Supplied passage:

---+---

🎯 Automated Resume Relevance Check System

An AI-powered resume evaluation system designed for Innomatics Research Labs to automate resume evaluation against job requirements at scale, providing consistent, fast, and actionable feedback.

📋 Problem Statement

At Innomatics Research Labs, resume evaluation is currently manual, inconsistent, and time-consuming. Every week, the placement team across Hyderabad, Bangalore, Pune, and Delhi NCR receives 18–20 job requirements, with each posting attracting thousands of applications.

Current Challenges:

⏰ Delays in shortlisting candidates due to manual review process
🔄 Inconsistent judgments as evaluators interpret role requirements differently
📈 High workload for placement staff, reducing their ability to focus on interview prep and student guidance
🏢 Pressure from hiring companies expecting fast and high-quality shortlists

🎯 Objectives

The Automated Resume Relevance Check System will:

✅ Automate resume evaluation against job requirements at scale
✅ Generate Relevance Score (0–100) for each resume per job role
✅ Highlight gaps such as missing skills, certifications, or projects
✅ Provide fit verdict (High / Medium / Low suitability) to recruiters
✅ Offer personalized improvement feedback to students
✅ Store evaluations in a web-based dashboard accessible to the placement team

🚀 Proposed Solution

We propose building an AI-powered resume evaluation engine that combines rule-based checks with LLM-based semantic understanding:

Core Components:

Resume Parsing: Extract raw text from PDF/DOCX and standardize formats
JD Parsing: Extract role title, must-have skills, good-to-have skills, qualifications
Hybrid Scoring:
- Hard Match: Keyword & skill check (exact and fuzzy matches)
- Soft Match: Semantic fit via embeddings + LLM reasoning
Output Generation: Relevance Score, Missing Elements, and Verdict
Web Dashboard: Searchable interface for placement team

🏗️ System Architecture

Workflow:

Job Description Upload → Resume Upload → Automated Parsing → Relevance Analysis → Results Storage

Technical Approach:

Resume Parsing: PyMuPDF/pdfplumber for PDF, python-docx for DOCX
Text Processing: spaCy/NLTK for entity extraction and normalization
Hard Matching: TF-IDF, BM25, fuzzy matching for exact keyword matches
Semantic Matching: Sentence transformers + Google Gemini for contextual understanding
Scoring Engine: Weighted combination of hard and soft matches
Web Interface: Streamlit dashboard with role-specific workflows

🛠️ Tech Stack

Backend

Python 3.11+: Primary programming language
FastAPI: High-performance backend API framework
SQLite: Lightweight database for development (PostgreSQL for production)

---+---

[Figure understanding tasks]
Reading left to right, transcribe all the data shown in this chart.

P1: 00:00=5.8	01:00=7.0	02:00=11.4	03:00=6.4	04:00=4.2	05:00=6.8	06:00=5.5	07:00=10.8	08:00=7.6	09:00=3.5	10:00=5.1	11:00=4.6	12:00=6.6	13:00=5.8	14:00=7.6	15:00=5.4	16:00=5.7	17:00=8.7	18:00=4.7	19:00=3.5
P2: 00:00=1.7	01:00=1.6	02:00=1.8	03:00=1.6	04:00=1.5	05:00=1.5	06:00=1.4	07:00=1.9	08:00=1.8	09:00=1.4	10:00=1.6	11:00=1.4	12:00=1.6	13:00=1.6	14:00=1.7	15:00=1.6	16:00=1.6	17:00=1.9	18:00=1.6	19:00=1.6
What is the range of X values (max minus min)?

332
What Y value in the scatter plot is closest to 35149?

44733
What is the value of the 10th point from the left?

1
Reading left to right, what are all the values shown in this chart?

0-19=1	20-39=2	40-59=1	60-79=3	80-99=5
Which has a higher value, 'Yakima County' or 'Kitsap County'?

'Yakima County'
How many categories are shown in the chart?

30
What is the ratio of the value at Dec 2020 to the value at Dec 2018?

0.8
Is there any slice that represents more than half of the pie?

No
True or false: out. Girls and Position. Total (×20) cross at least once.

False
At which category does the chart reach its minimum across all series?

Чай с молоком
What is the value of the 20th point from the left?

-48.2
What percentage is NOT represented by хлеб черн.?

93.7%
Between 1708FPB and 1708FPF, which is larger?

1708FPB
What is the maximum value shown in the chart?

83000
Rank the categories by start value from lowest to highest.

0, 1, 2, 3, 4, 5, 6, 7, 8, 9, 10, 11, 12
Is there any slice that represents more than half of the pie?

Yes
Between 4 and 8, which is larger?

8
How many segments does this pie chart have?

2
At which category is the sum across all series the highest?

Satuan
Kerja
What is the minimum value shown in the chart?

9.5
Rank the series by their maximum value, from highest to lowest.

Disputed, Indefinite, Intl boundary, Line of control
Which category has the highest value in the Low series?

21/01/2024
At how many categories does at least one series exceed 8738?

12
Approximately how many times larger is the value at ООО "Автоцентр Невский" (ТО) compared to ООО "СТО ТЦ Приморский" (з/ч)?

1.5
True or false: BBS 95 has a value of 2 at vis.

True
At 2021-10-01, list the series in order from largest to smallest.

---+---

Directions:
A. In the resume relevance system description, which database is named for production use?
B. Continue the resume relevance system description from where it stops.

Responses in order:
A. PostgreSQL

B.
LangChain: LLM workflow orchestration
spaCy: Advanced NLP and entity extraction
PyMuPDF/pdfplumber: PDF text extraction
python-docx: DOCX file processing

Frontend

Streamlit: Interactive web dashboard
Plotly: Interactive charts and visualizations
Pandas: Data manipulation and analysis

AI/ML

Google Gemini: LLM for semantic matching and feedback generation
Sentence Transformers: Text embeddings for semantic similarity
TF-IDF/BM25: Keyword matching algorithms
Fuzzy Matching: Approximate string matching
ChromaDB: Vector store for embeddings

📦 Installation

Prerequisites

Python 3.11 or higher
Google API Key (for Gemini integration)
Git

Step 1: Clone Repository

git clone <repository-url>
cd code4tech

Step 2: Install Dependencies

# Install Python packages
pip install -r requirements.txt

# For Python 3.12 users (if you encounter compatibility issues)
pip install -r requirements_python312.txt

Step 3: Download spaCy Model

python -m spacy download en_core_web_sm

Step 4: Set Up Environment Variables

# Copy environment template
cp env_example.txt .env

# Edit .env file and add your Google API key
# GOOGLE_API_KEY=your_api_key_here
# DEFAULT_MODEL=gemini-pro
# EMBEDDING_MODEL=sentence-transformers/all-MiniLM-L6-v2

Step 5: Get Google API Key

Visit Google AI Studio
Create a new API key
Add it to your .env file

Step 6: Initialize Database

# Database tables will be created automatically on first run
python -c "from src.models.database import create_tables; create_tables()"

🚀 Usage

Quick Start

# Start the application (recommended)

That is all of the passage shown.